How is polyphonic/multitimbral operation implemented, then? One of the more common ways is to use a signal processor (possibly augmented with some special purpose hardware to do some of the routine calculations involved), divide the computing capacity in equal parts, use these time slots to implement voices and use a separate microprocessor for control (e.g. enveloping, modulation, MIDI, user interface,…). Almost all commercially available synthesizers use this approach, varying only in the type of processors, software and auxiliary chips employed. When one uses this approach, it is obvious that full multitimbrality kind of comes for free—since each voice is separate from the others, it can use its own local copy of synthesis parameters and so can produce any timbre desired. This way, one gets a bank of voices onto which a musical performance can then be mapped. And if full multitimbral operation is available, this mapping can be quite complicated indeed—a single logical note can map into multiple simultaneous notes (layering) with more than one individually controlled subpart (vector synthesis) each with many component events (wave sequencing), sometimes with quite a bit of control data and parameters and even multiple separate synthesis algorithms flying around. Such mapping is the second reason for limited polyphony in current instruments—the resources are there but patches tend to use more of them. It is no wonder, then, that to avoid missing musically significant events, we need to systematically weed out resource allocations which are of little sonic importance. This is the subject of the next section on voice allocation.

Voice allocation

There are, basically, two way to map logical instruments into physical voices. The first is to use fixed mapping: instrument x always uses voice y. This is the approach used by monophonic instruments and older tracker type composition software. Instrument equals channel equals instrument. The second way is to use dynamic allocation: a new musical event is mapped to a free physical output voice at the time of its creation. Most instruments use the latter approach. This is because it brings with it a sort of useful abstraction—from user perspective, the instrument is constructed to behave like it had practically infite polyphony. From implementation view, the hardware only realizes a fixed number of physical voices and tries to allocate these voices to capture the most significant logical events. This might seem quite abstract, but has the feature that the logical and physical sides are decoupled—one can implement the same instrument with varying degrees of polyphony. The implementation approximates the perfect ∞‐phonic instrument to an implementation dependent degree. The same songs will play, albeit with varying levels of sonic accuracy, on all synthesizers of a series.

This is good, but embodies a problem—how is the logical‐physical mapping done best? And no slight problem that is. It is extremely difficult to determine algorithmically which of a multitude of competing events should be realized and which—if any—can be discarded.
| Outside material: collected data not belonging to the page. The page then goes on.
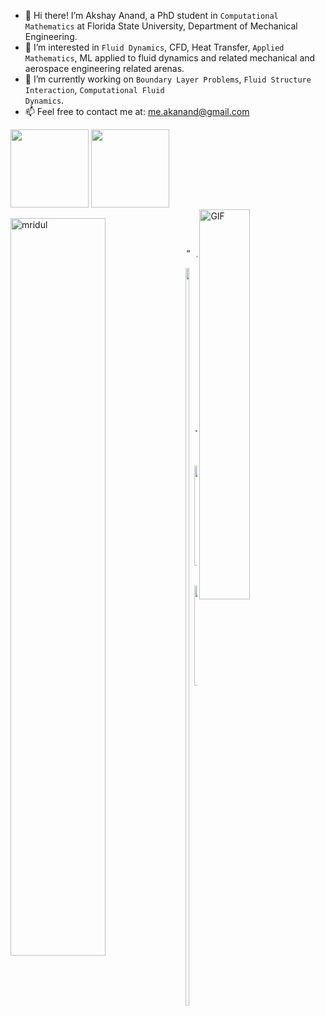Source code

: - 👋 Hi there! I’m Akshay Anand, a PhD student in <code>Computational Mathematics</code> at Florida State University, Department of Mechanical Engineering.
- 👀 I’m interested in <code>Fluid Dynamics</code>, CFD, Heat Transfer, <code>Applied Mathematics</code>, ML applied to fluid dynamics and related mechanical and aerospace engineering related arenas.
- 🌱 I’m currently working on <code>Boundary Layer Problems</code>, <code>Fluid Structure Interaction</code>, <code>Computational Fluid Dynamics</code>.
- 📫 Feel free to contact me at: me.akanand@gmail.com
<tr>
<td><img src="https://github.com/anand-me/Simulation-approach-in-C-and-Python/blob/master/images/example.png" height=125 width=125></img></td>
<td><img src="https://github.com/anand-me/Simulation-approach-in-C-and-Python/blob/master/images/example.png" height=125 width=125></img></td>
</tr>
 


 
<br/>
<img align="right" width="40%"  alt="GIF" src="https://media.giphy.com/media/836HiJc7pgzy8iNXCn/giphy.gif" />

<img align="left" width="55%"  src="https://github-readme-stats.vercel.app/api?username=mridul037&show_icons=true&hide_border=true" alt="mridul" /> </p>
<br/>
<br/>

<pre>" />

<img align="left" width="55%"  src="https://github-readme-stats.vercel.app/api?username=mridul037&show_icons=true&hide_border=true" alt="mridul" /> </p>
<br/>
<br/>

<pre>







- <td width="25%">
            <div class="one">
            <div class="two"><img width=160px height=160px src='https://akshay23sept.github.io/Conferences/Research/at.gif'></div> 
            <div class="two"><img width=160px height=160px src='https://akshay23sept.github.io/Conferences/Research/at.gif'></div>           
            </div>
        </td>



<!---
anand-me/anand-me is a ✨ special ✨ repository because its `README.md` (this file) appears on your GitHub profile.
You can click the Preview link to take a look at your changes.
- 💞️ I’m looking to collaborate on ...
--->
Two crude heuristics are commonly employed to solve the dilemma. The first is to discard the oldest note still sounding, the other throws away the quietest. Both give similar results, since in Western music, notes tend to die away rather quickly. (I.e., Western music tends to have notes…) Sometimes, to aid in simulating ensembles of independent instruments, voices can be divided in banks (say, a minimum of 6 voices for a guitar) and the allocation algorithm executed within a bank, only.